Extract
In 1876, as a tribute to Queen Victoria, the Government House of the colony (now State) of Victoria, Australia, was constructed as a copy of Osborne House.
The Prince Consort participated directly in the laying out of the estate, gardens and woodlands to prove his knowledge of forestry and landscaping. At the more official royal residences, he had been overruled by the Commissioners of Woods and Forests, who had official responsibilities for the grounds. Below the gardens was a private beach, where the Queen kept her own private bathing machine.
The grounds include a 'Swiss Cottage.' The cottage was dismantled and brought piece by piece from Switzerland to Osborne where it was reassembled. There, the royal children were encouraged to garden. Each child was given a rectangular plot in which to grow fruit, vegetables and flowers. They sold their produce to their father. Prince Albert used this as a way to teach the basics of economics. The children also learned to cook in the Swiss Cottage, which was equipped with a fully functioning kitchen. Both parents saw this kind of education as a way of grounding their children in the activities of daily life shared by the people in the kingdom despite their royal status.

Information
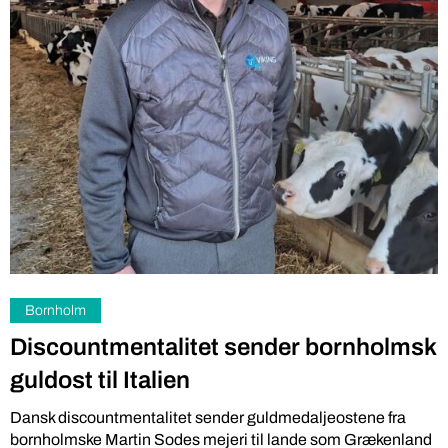
Bornholm
Discountmentalitet sender bornholmsk
guldost til Italien
Dansk discountmentalitet sender guldmedaljeostene fra
bornholmske Martin Sodes mejeri til lande som Grækenland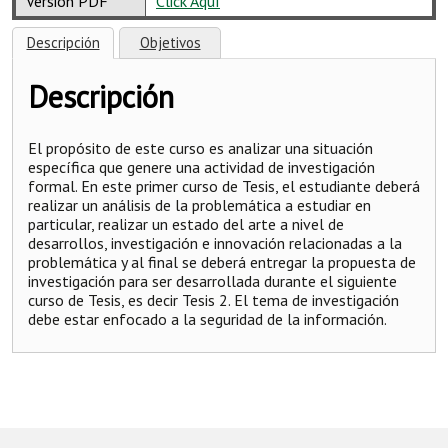
Versión PDF
Click Aquí
Descripción
Objetivos
Descripción
El propósito de este curso es analizar una situación
específica que genere una actividad de investigación
formal. En este primer curso de Tesis, el estudiante deberá
realizar un análisis de la problemática a estudiar en
particular, realizar un estado del arte a nivel de
desarrollos, investigación e innovación relacionadas a la
problemática y al final se deberá entregar la propuesta de
investigación para ser desarrollada durante el siguiente
curso de Tesis, es decir Tesis 2. El tema de investigación
debe estar enfocado a la seguridad de la información.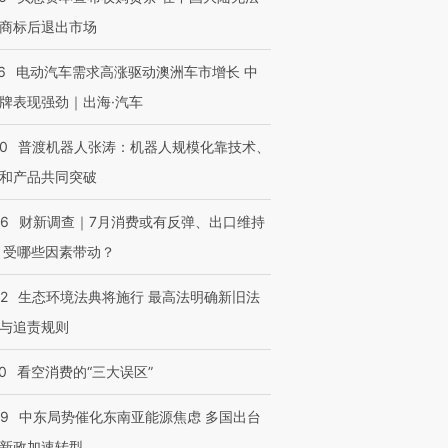
商标后退出市场
6
电动汽车需求高涨驱动澳洲车市增长 中
牌表现强劲｜出海·汽车
00
普渡机器人张涛：机器人规模化靠技术、
和产品共同突破
56
财新调查｜7月消费或有反弹、出口维持
 受哪些因素带动？
42
生态环境法典将施行 最高法明确新旧法
与追责规则
0
看空消费的“三大误区”
59
中东局势催化东南亚能源焦虑 多国出台
新政加速转型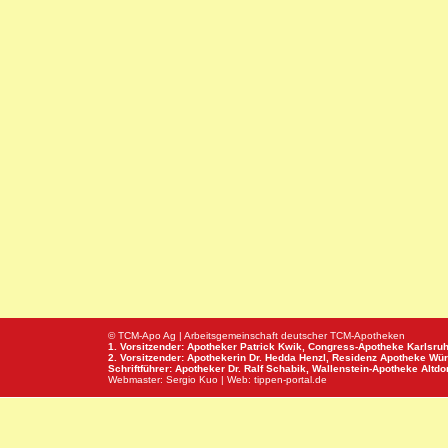
© TCM-Apo Ag | Arbeitsgemeinschaft deutscher TCM-Apotheken
1. Vorsitzender: Apotheker Patrick Kwik,
Congress-Apotheke
Karlsru
2. Vorsitzender: Apothekerin Dr. Hedda Henzl,
Residenz Apotheke
Wür
Schriftführer: Apotheker Dr. Ralf Schabik,
Wallenstein-Apotheke
Altdor
Webmaster:
Sergio Kuo
| Web:
tippen-portal.de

Exercise goal
According to the text on Osborne House, to whom did the royal children sell the produce they grew in their plots?

Output for this exercise
They sold it to their father.